• **DATASET**
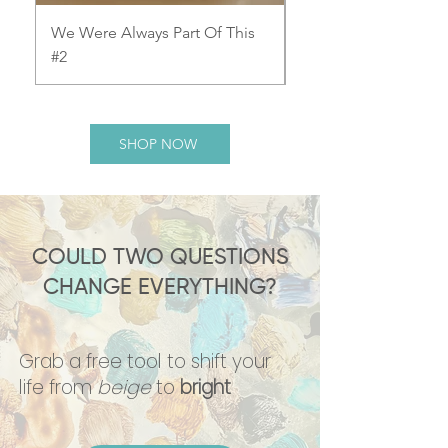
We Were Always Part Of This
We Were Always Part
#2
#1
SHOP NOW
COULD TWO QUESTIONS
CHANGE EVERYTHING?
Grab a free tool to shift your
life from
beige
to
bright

--

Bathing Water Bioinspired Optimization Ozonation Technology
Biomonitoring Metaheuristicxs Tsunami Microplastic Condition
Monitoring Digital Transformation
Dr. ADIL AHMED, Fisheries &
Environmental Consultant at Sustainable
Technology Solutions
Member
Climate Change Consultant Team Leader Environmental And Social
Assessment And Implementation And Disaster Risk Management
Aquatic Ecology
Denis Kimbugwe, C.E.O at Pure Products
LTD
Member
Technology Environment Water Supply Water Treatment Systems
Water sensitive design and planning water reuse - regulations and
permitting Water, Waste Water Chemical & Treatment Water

--

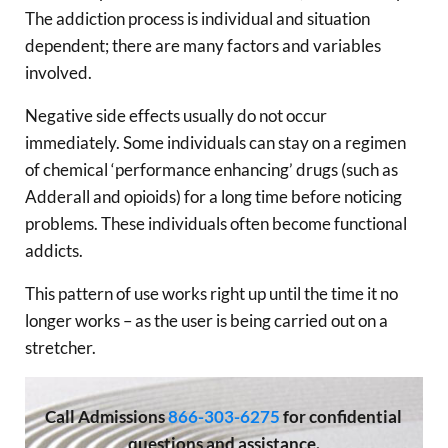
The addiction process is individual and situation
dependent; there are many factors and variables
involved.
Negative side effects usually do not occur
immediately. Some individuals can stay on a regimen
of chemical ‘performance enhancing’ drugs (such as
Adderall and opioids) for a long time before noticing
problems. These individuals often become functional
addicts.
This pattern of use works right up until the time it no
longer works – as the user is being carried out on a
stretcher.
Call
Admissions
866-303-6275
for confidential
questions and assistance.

• **WHAT YOU HAVE TO DO**
Locate all lines in the listing above with the word "Environmental". Copy them.

• **RESPONSE AREA**
Environmental Consultant at Sustainable
Climate Change Consultant Team Leader Environmental And Social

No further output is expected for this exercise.